Sztuka „Blef", którego autorem jest Andrew Payne to reżyserski debiut Marcina Perchucia. Słodko - kwaśna komedia odsłaniająca kulisy korporacyjnego piekiełka swoją premierę będzie miała już 12 września.
Kariera, pieniądze, władza to najbardziej liczy się w korporacyjnym życiu. Idealnie skrojone garnitury, finezyjne poszetki, gustowne krawaty i męskie rozprawy o biznesie to tylko pozory. Co się zmienia, gdy po przeciwnej stronie stołu, do negocjacji siada kobieta?
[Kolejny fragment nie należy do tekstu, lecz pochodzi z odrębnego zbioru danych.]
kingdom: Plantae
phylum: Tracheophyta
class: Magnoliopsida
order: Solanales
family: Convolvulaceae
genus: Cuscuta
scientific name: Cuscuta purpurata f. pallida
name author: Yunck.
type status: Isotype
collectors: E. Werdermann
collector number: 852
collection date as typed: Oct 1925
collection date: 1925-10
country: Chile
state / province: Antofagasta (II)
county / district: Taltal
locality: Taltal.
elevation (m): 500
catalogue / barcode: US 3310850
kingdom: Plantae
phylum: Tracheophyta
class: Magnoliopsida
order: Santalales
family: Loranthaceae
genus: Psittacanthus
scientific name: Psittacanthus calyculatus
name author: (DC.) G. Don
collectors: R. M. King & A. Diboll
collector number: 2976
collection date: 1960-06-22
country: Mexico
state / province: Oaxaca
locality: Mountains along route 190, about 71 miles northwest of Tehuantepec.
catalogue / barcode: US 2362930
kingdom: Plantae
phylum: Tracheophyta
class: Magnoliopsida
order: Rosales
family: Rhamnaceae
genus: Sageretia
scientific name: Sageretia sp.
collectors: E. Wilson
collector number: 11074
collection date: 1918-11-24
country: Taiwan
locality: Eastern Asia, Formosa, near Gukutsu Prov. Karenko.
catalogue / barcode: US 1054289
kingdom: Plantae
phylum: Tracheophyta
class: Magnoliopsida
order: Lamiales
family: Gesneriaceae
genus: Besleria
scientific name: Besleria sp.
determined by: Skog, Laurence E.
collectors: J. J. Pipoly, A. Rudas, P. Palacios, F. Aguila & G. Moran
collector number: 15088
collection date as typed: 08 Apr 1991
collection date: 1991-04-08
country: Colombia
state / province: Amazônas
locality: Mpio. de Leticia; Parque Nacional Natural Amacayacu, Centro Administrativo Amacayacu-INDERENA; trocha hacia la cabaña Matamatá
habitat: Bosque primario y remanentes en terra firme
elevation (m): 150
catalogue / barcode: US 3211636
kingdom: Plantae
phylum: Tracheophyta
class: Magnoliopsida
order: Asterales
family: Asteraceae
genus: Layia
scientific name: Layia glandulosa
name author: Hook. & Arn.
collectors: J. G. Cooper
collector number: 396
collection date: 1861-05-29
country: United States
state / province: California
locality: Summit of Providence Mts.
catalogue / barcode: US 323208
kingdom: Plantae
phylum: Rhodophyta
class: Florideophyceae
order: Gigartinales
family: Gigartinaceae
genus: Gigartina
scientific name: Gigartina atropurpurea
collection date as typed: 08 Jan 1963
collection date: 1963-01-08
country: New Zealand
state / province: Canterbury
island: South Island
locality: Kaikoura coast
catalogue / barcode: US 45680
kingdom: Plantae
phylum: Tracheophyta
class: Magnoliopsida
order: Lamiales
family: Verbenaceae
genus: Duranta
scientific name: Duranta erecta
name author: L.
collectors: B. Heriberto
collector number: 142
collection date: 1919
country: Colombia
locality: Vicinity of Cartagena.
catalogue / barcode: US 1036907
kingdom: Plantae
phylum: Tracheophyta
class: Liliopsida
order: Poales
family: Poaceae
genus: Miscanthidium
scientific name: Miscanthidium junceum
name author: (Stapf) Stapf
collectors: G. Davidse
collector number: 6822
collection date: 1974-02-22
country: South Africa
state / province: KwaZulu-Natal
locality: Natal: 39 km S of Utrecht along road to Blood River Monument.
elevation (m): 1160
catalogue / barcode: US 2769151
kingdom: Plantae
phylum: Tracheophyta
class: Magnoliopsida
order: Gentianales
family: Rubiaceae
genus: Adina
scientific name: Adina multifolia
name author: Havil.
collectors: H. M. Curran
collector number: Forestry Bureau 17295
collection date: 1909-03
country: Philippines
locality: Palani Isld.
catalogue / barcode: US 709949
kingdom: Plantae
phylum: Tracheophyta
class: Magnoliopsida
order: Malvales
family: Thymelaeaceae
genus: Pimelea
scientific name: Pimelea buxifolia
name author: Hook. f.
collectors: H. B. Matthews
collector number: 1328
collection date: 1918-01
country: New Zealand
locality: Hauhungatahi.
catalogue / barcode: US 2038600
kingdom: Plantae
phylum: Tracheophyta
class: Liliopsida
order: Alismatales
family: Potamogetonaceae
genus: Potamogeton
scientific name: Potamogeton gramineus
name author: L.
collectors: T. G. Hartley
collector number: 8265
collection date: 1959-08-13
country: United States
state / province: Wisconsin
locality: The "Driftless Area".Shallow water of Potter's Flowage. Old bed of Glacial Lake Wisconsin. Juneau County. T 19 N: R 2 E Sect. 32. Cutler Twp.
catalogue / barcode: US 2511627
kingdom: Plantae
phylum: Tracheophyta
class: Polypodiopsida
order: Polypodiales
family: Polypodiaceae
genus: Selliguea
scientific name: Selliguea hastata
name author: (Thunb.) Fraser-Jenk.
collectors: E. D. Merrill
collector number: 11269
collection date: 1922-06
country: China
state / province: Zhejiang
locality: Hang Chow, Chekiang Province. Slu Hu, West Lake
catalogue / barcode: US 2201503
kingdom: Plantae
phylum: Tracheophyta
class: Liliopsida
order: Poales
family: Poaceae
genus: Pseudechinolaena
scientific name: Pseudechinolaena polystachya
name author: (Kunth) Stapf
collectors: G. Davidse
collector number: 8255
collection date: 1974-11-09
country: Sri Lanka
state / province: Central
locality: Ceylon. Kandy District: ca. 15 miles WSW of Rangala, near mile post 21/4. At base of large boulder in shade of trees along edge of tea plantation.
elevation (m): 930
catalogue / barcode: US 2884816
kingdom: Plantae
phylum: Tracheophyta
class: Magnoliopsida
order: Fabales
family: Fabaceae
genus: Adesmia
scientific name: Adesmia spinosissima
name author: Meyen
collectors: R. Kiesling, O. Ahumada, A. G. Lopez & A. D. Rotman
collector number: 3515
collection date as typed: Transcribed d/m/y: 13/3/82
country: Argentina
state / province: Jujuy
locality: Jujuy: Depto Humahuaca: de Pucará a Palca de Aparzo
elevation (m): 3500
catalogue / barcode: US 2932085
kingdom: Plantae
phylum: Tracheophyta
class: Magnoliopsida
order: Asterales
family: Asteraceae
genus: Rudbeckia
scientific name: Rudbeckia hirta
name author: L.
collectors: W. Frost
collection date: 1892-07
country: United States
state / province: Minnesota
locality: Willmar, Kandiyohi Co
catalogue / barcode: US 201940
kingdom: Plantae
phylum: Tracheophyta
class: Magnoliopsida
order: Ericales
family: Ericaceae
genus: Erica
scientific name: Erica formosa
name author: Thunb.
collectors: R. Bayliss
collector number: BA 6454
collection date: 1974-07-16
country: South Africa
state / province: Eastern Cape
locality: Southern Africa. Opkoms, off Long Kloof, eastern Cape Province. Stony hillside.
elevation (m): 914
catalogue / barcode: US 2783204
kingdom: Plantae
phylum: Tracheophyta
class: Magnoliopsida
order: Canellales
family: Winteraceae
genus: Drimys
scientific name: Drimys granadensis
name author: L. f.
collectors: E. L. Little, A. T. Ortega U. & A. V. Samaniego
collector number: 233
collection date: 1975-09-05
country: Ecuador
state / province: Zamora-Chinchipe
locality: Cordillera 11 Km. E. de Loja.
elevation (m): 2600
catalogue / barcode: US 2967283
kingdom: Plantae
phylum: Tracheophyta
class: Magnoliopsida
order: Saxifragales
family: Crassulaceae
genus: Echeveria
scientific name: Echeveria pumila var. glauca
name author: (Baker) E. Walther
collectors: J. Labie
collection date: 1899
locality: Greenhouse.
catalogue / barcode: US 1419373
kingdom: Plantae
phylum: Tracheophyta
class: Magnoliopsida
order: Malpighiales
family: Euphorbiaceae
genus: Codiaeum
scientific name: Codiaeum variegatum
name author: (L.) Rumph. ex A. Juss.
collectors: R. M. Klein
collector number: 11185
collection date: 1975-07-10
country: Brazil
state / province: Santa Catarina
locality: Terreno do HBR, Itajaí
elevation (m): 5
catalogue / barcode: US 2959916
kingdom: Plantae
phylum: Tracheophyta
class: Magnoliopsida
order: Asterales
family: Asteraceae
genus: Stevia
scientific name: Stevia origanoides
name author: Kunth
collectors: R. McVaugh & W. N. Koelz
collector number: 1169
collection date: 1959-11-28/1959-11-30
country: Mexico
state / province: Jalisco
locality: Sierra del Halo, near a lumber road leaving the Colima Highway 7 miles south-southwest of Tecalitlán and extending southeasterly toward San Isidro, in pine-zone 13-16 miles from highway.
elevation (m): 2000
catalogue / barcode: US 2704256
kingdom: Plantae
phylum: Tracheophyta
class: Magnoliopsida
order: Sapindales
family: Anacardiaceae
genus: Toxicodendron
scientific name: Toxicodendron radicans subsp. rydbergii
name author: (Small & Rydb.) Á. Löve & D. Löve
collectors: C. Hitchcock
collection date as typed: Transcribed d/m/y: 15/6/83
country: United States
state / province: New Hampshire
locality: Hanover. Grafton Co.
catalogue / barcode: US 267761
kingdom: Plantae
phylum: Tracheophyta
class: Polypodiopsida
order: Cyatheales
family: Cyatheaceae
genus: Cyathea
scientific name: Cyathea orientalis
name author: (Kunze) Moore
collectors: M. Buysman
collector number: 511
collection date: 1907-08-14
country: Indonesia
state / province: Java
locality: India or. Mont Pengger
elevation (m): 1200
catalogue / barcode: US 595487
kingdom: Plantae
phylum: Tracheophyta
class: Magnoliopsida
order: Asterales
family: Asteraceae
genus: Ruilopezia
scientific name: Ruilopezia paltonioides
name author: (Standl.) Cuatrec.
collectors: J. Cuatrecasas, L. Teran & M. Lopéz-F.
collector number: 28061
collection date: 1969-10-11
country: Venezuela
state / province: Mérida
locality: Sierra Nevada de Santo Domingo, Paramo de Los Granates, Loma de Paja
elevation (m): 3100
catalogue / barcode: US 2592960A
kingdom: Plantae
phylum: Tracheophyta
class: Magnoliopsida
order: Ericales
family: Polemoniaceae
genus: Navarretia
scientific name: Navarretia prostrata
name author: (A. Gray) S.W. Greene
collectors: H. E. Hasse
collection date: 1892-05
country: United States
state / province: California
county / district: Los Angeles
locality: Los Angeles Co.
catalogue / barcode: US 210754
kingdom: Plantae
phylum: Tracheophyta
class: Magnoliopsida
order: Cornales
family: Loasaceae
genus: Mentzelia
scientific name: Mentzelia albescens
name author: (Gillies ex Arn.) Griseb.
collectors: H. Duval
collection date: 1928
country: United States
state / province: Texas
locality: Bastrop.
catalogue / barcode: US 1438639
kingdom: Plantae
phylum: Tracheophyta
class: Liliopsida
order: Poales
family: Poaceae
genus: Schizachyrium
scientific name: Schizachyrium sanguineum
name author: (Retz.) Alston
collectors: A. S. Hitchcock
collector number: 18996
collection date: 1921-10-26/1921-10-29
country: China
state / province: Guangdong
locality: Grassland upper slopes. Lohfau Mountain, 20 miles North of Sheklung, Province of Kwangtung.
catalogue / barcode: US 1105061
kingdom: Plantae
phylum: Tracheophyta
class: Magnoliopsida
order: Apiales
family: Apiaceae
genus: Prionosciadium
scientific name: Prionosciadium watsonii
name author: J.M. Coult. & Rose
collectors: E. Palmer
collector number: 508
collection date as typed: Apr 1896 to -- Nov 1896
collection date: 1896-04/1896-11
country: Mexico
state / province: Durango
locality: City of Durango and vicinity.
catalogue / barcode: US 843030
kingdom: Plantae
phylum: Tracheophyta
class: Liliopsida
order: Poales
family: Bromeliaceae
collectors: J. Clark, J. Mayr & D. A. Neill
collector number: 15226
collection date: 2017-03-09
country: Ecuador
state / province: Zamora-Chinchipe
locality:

Pokusa manifestacji wyższości, żądza sukcesu i prawa ekonomii mogą okazać się przyczyną pikantnych, ale pełnych wysublimowanego humoru, korporacyjnych pertraktacji.
- Tak, jak w życiu, w pracy jesteśmy zaskakiwani, tak również podczas tego spektaklu widzowie będą szukali, po której stronie leży prawda, a kto blefuje. Ta sztuka to według mnie bardzo intensywna i wciągająca tragikomedia, nie tylko dla ludzi pracujących w korporacjach – mówi reżyser spektaklu Marcin Perchuć.
O czym opowiada przedstawienie? Stanisław, w tej roli Jan Wieczorkowski oraz Michał Rolnicki i Krzysztof (Kamil Kula/Adam Serowaniec) czekają na spotkanie z Jackiem, aby mogli przypieczętować strategiczną dla ich pozycji w firmie umowę. Zamiast zaprzyjaźnionego biznesowego partnera, w gabinecie zjawia się jednak Hanna – piękna kobieta, w którą wcielają się zamiennie Katarzyna Ankudowicz i Ilona Wrońska. W pełnym męskiego humoru i wyrafinowania świecie, zimna taktyka kobiety pozostaje zagadką nawet dla najwyższego rangą managera Władysława – w tej roli Marcin Perchuć lub Maciej Wierzbicki.
Zapowiedzią spektaklu „Blef" jest powstały specjalnie na okoliczność premiery teledysk promujący, w reżyserii Karoliny Polak – Salwy.